→ RAW DATA
↓↓↓

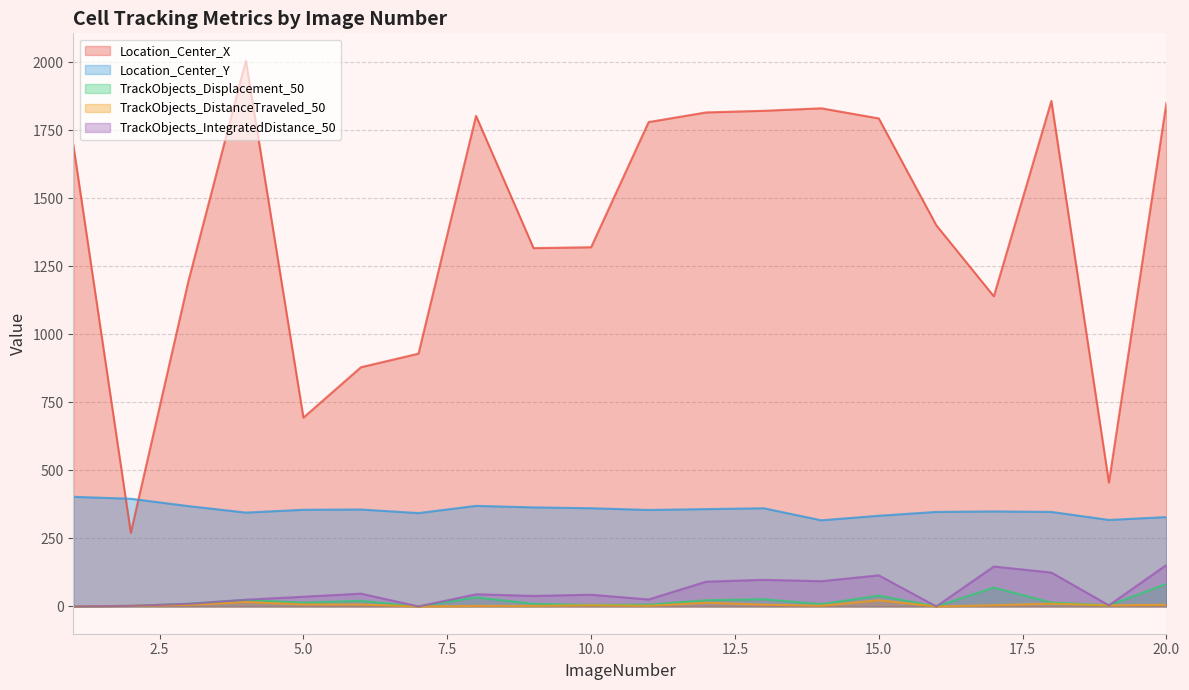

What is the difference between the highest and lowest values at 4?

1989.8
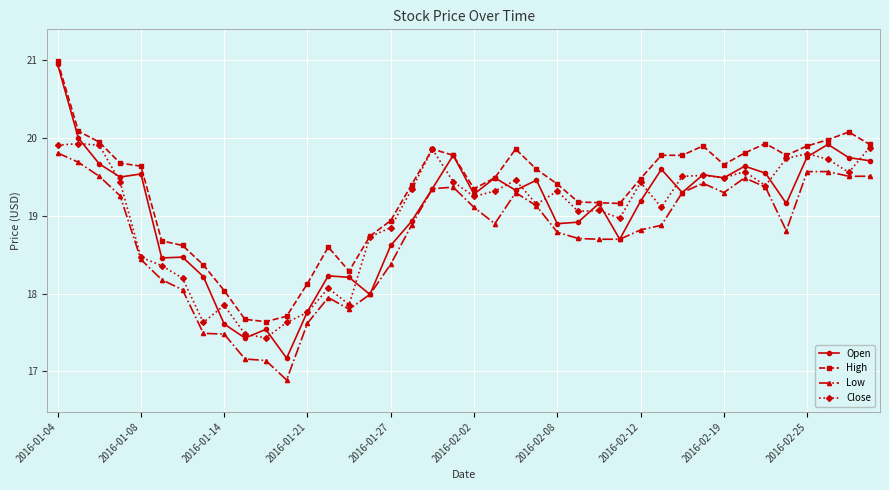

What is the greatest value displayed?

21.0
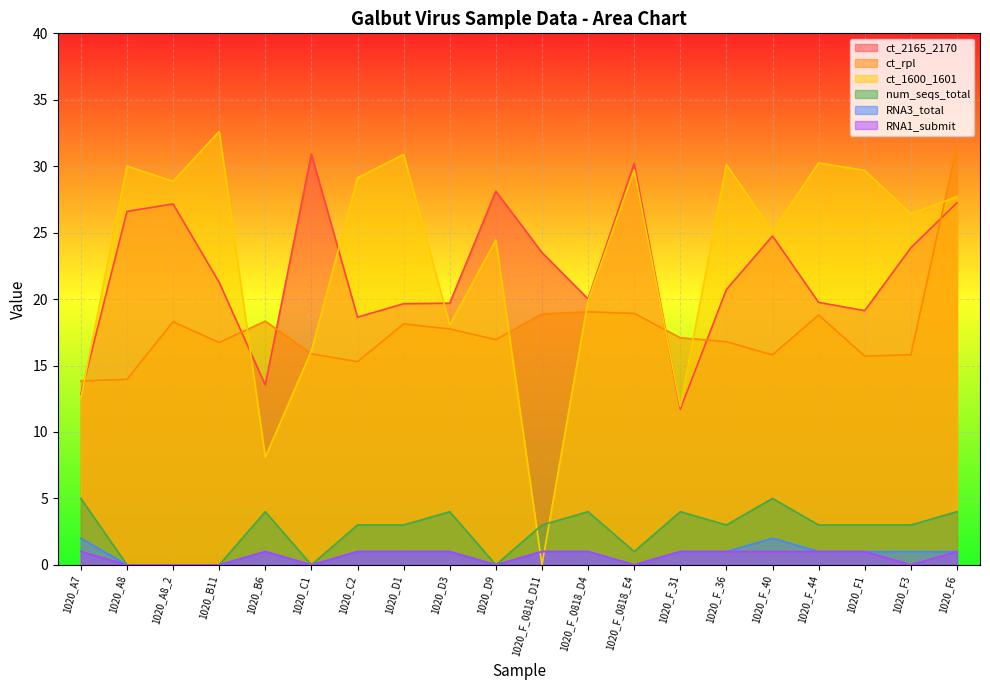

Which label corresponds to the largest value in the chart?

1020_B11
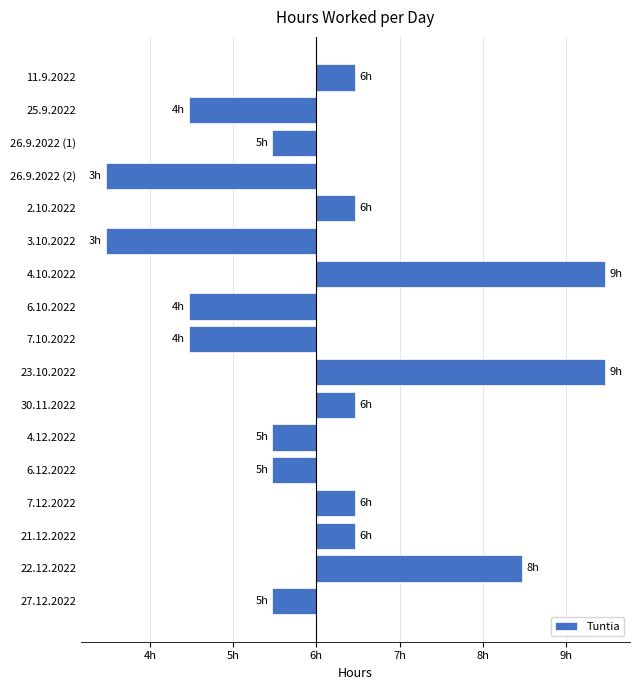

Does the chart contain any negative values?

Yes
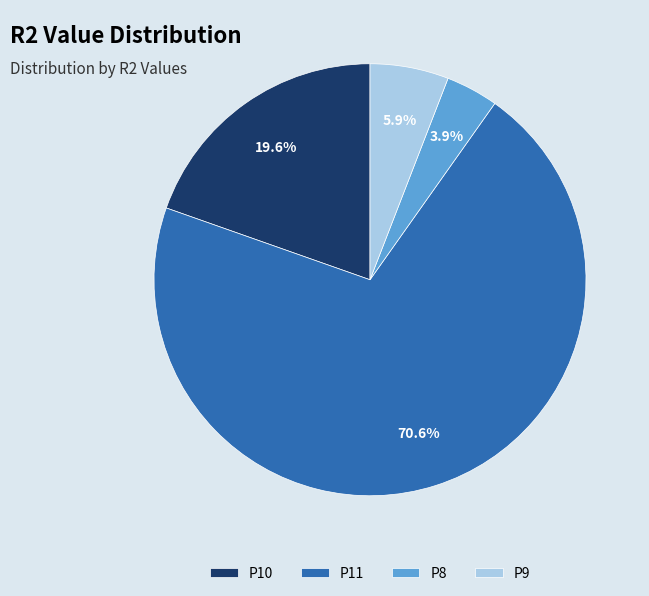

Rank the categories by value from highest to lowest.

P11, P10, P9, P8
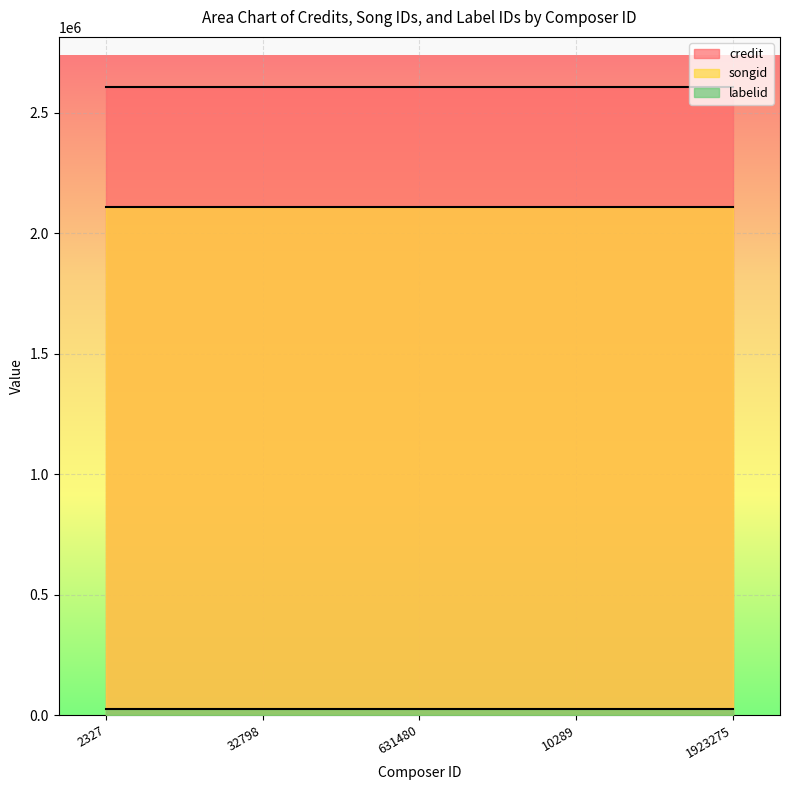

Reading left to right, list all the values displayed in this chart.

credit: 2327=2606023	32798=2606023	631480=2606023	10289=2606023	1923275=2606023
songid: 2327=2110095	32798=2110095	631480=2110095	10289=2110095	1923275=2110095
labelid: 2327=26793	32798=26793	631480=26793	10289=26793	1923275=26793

↑↑↑

→ INSTRUCTION
Copy out the listing above word for word, leaving out the pictures.

→ WRITTEN ANSWER
What is the difference between the highest and lowest values at 4?

1989.8

What is the greatest value displayed?

21.0

Which label corresponds to the largest value in the chart?

1020_B11

Does the chart contain any negative values?

Yes

Rank the categories by value from highest to lowest.

P11, P10, P9, P8

Reading left to right, list all the values displayed in this chart.

credit: 2327=2606023	32798=2606023	631480=2606023	10289=2606023	1923275=2606023
songid: 2327=2110095	32798=2110095	631480=2110095	10289=2110095	1923275=2110095
labelid: 2327=26793	32798=26793	631480=26793	10289=26793	1923275=26793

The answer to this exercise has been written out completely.